The fact that the life-extending effects of caloric restriction (CR) in mice are strain-specific adds weight to the idea that having a whole field based on findings that come primarily from clones is problematic. Not surprisingly, when wild-derived, genetically heterogeneous mice are put on CR very modest effects are observed, appearing to be beneficial to some animals but not to others. Recent results from rhesus monkeys showing much more modest effects of CR than observed in mice or rats further emphasize concerns regarding studies in short-lived models of limited or no genetic diversity. Of course this touches on another potential problem which is that pathways that extend lifespan in short-lived organisms may not work the same way in long-lived ones, a problem pointed out long ago by researchers in the field.

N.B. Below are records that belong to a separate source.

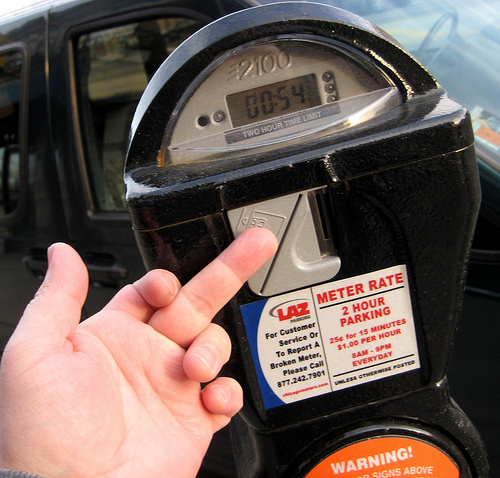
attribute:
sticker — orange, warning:
[302, 434, 461, 477]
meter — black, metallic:
[121, 0, 489, 477]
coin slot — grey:
[258, 193, 304, 298]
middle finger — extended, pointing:
[147, 226, 279, 353]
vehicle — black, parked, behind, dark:
[1, 0, 499, 477]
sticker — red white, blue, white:
[237, 263, 423, 411]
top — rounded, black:
[113, 0, 445, 170]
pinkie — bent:
[200, 375, 245, 423]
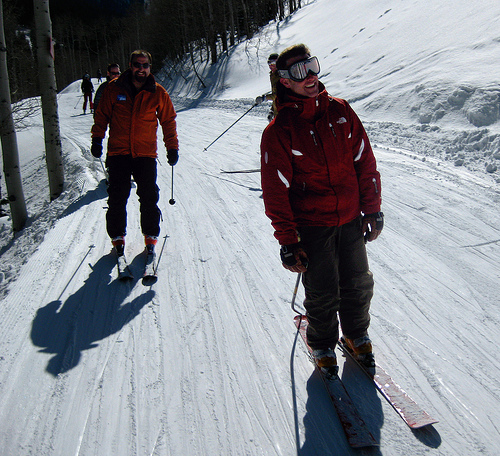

This discussion has important practical implications because if the gene manipulations identified in model organisms to modulate aging and extend longevity are only beneficial to a small percentage of individuals, then this questions our capacity to translate findings from the biology and genetics of aging. I do not think that this excludes potential applications concerning age-related diseases, particularly cancer, but it suggests that systematic biases in animal longevity studies could considerably decrease our ability to translate the extraordinary findings in model organisms to extend human life and preserve health, arguably the goal of biogerontology. The NIH interventions testing program employs genetically heterogeneous mice to minimize such effects, but given costs and funding climate validation of the impressive results on the genetics of aging in additional mouse strains is unlikely to be pursued in the foreseeable future. Therefore, of the 51 gene manipulations extending lifespan in mice, how many would still extend lifespan in genetically heterogeneous mice and by how much? How many would be detrimental? When considering potential applications of the genetics of aging one should keep in mind that these have not been replicated in humans and that even in model organisms these are derived from a very small selection of clones that do not represent the whole species.